Problem statement:
Copy every entry word for word, but skip the pictures.

Supplied entries:

****************

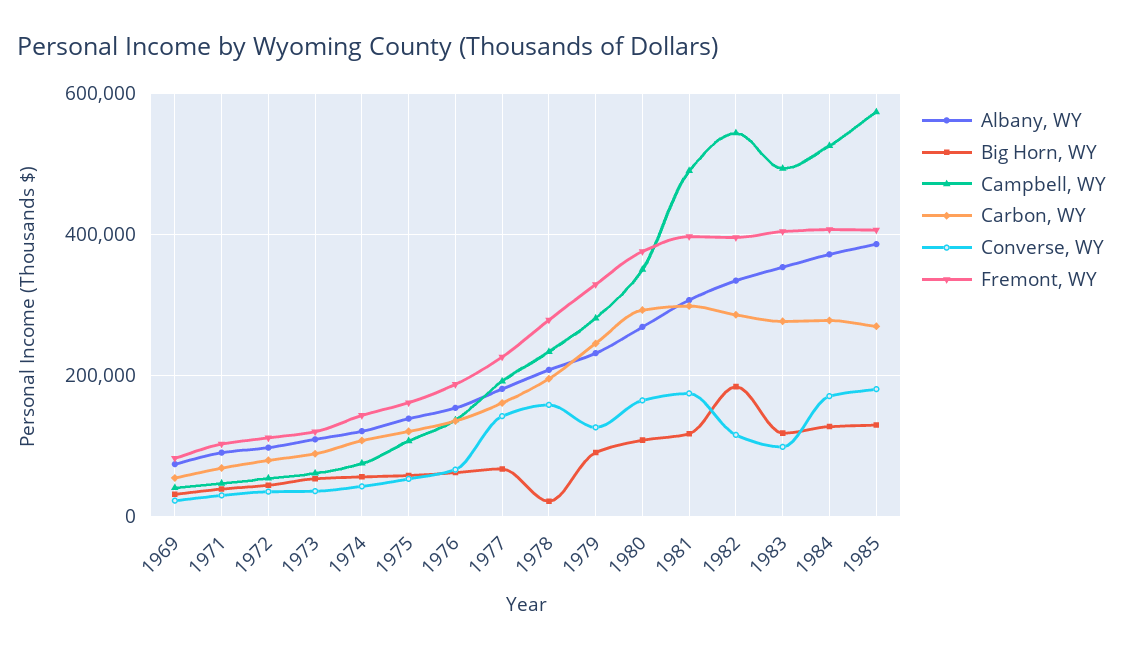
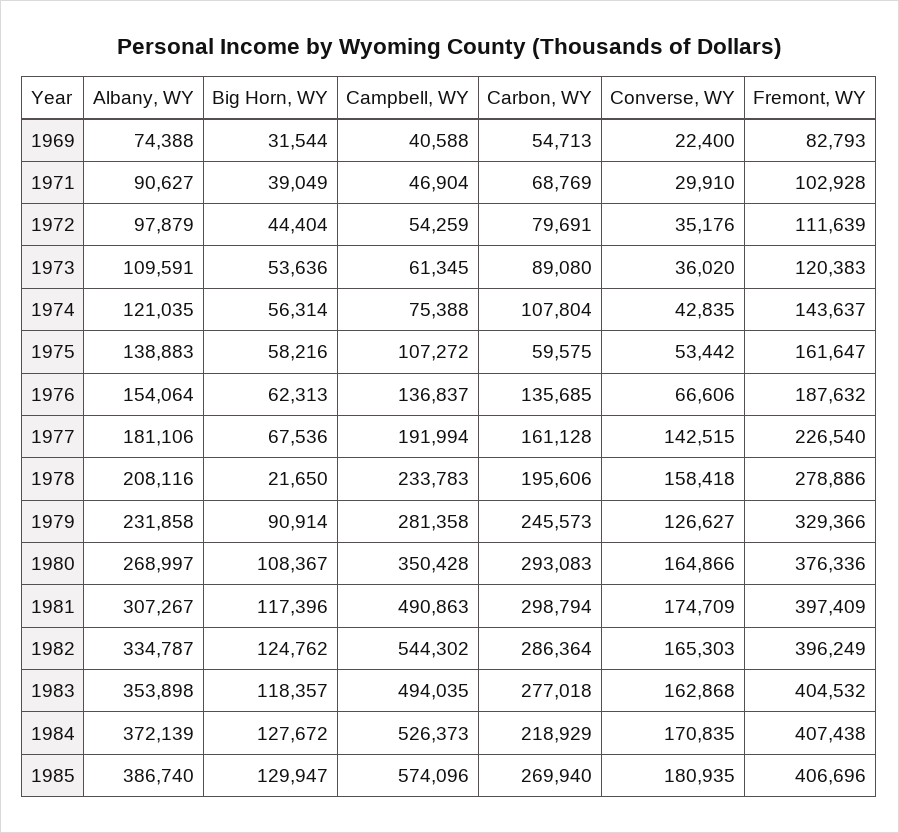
  {
    "Albany, WY": {
      "1969": 74388,
      "1971": 90627,
      "1972": 97879,
      "1973": 109591,
      "1974": 121035,
      "1975": 138883,
      "1976": 154064,
      "1977": 181106,
      "1978": 208116,
      "1979": 231858,
      "1980": 268997,
      "1981": 307267,
      "1982": 334787,
      "1983": 353898,
      "1984": 372139,
      "1985": 386740
    },
    "Big Horn, WY": {
      "1969": 31544,
      "1971": 39049,
      "1972": 44404,
      "1973": 53636,
      "1974": 56314,
      "1975": 58216,
      "1976": 62313,
      "1977": 67536,
      "1978": 21650,
      "1979": 90914,
      "1980": 108367,
      "1981": 117396,
-     "1982": 180000,
+     "1982": 124762,
      "1983": 118357,
      "1984": 127672,
      "1985": 129947
    },
    "Campbell, WY": {
      "1969": 40588,
      "1971": 46904,
      "1972": 54259,
      "1973": 61345,
      "1974": 75388,
      "1975": 107272,
      "1976": 136837,
      "1977": 191994,
      "1978": 233783,
      "1979": 281358,
      "1980": 350428,
      "1981": 490863,
      "1982": 544302,
      "1983": 494035,
      "1984": 526373,
      "1985": 574096
    },
    "Carbon, WY": {
      "1969": 54713,
      "1971": 68769,
      "1972": 79691,
      "1973": 89080,
      "1974": 107804,
-     "1975": 120000,
+     "1975": 59575,
      "1976": 135685,
      "1977": 161128,
      "1978": 195606,
      "1979": 245573,
      "1980": 293083,
      "1981": 298794,
      "1982": 286364,
      "1983": 277018,
-     "1984": 280000,
+     "1984": 218929,
      "1985": 269940
    },
    "Converse, WY": {
      "1969": 22400,
      "1971": 29910,
      "1972": 35176,
      "1973": 36020,
      "1974": 42835,
      "1975": 53442,
      "1976": 66606,
      "1977": 142515,
      "1978": 158418,
      "1979": 126627,
      "1980": 164866,
      "1981": 174709,
-     "1982": 120000,
+     "1982": 165303,
-     "1983": 100000,
+     "1983": 162868,
      "1984": 170835,
      "1985": 180935
    },
    "Fremont, WY": {
      "1969": 82793,
      "1971": 102928,
      "1972": 111639,
      "1973": 120383,
      "1974": 143637,
      "1975": 161647,
      "1976": 187632,
      "1977": 226540,
      "1978": 278886,
      "1979": 329366,
      "1980": 376336,
      "1981": 397409,
      "1982": 396249,
      "1983": 404532,
      "1984": 407438,
      "1985": 406696
    }
  }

****************

Response to this exercise:
  {
    "Albany, WY": {
      "1969": 74388,
      "1971": 90627,
      "1972": 97879,
      "1973": 109591,
      "1974": 121035,
      "1975": 138883,
      "1976": 154064,
      "1977": 181106,
      "1978": 208116,
      "1979": 231858,
      "1980": 268997,
      "1981": 307267,
      "1982": 334787,
      "1983": 353898,
      "1984": 372139,
      "1985": 386740
    },
    "Big Horn, WY": {
      "1969": 31544,
      "1971": 39049,
      "1972": 44404,
      "1973": 53636,
      "1974": 56314,
      "1975": 58216,
      "1976": 62313,
      "1977": 67536,
      "1978": 21650,
      "1979": 90914,
      "1980": 108367,
      "1981": 117396,
-     "1982": 180000,
+     "1982": 124762,
      "1983": 118357,
      "1984": 127672,
      "1985": 129947
    },
    "Campbell, WY": {
      "1969": 40588,
      "1971": 46904,
      "1972": 54259,
      "1973": 61345,
      "1974": 75388,
      "1975": 107272,
      "1976": 136837,
      "1977": 191994,
      "1978": 233783,
      "1979": 281358,
      "1980": 350428,
      "1981": 490863,
      "1982": 544302,
      "1983": 494035,
      "1984": 526373,
      "1985": 574096
    },
    "Carbon, WY": {
      "1969": 54713,
      "1971": 68769,
      "1972": 79691,
      "1973": 89080,
      "1974": 107804,
-     "1975": 120000,
+     "1975": 59575,
      "1976": 135685,
      "1977": 161128,
      "1978": 195606,
      "1979": 245573,
      "1980": 293083,
      "1981": 298794,
      "1982": 286364,
      "1983": 277018,
-     "1984": 280000,
+     "1984": 218929,
      "1985": 269940
    },
    "Converse, WY": {
      "1969": 22400,
      "1971": 29910,
      "1972": 35176,
      "1973": 36020,
      "1974": 42835,
      "1975": 53442,
      "1976": 66606,
      "1977": 142515,
      "1978": 158418,
      "1979": 126627,
      "1980": 164866,
      "1981": 174709,
-     "1982": 120000,
+     "1982": 165303,
-     "1983": 100000,
+     "1983": 162868,
      "1984": 170835,
      "1985": 180935
    },
    "Fremont, WY": {
      "1969": 82793,
      "1971": 102928,
      "1972": 111639,
      "1973": 120383,
      "1974": 143637,
      "1975": 161647,
      "1976": 187632,
      "1977": 226540,
      "1978": 278886,
      "1979": 329366,
      "1980": 376336,
      "1981": 397409,
      "1982": 396249,
      "1983": 404532,
      "1984": 407438,
      "1985": 406696
    }
  }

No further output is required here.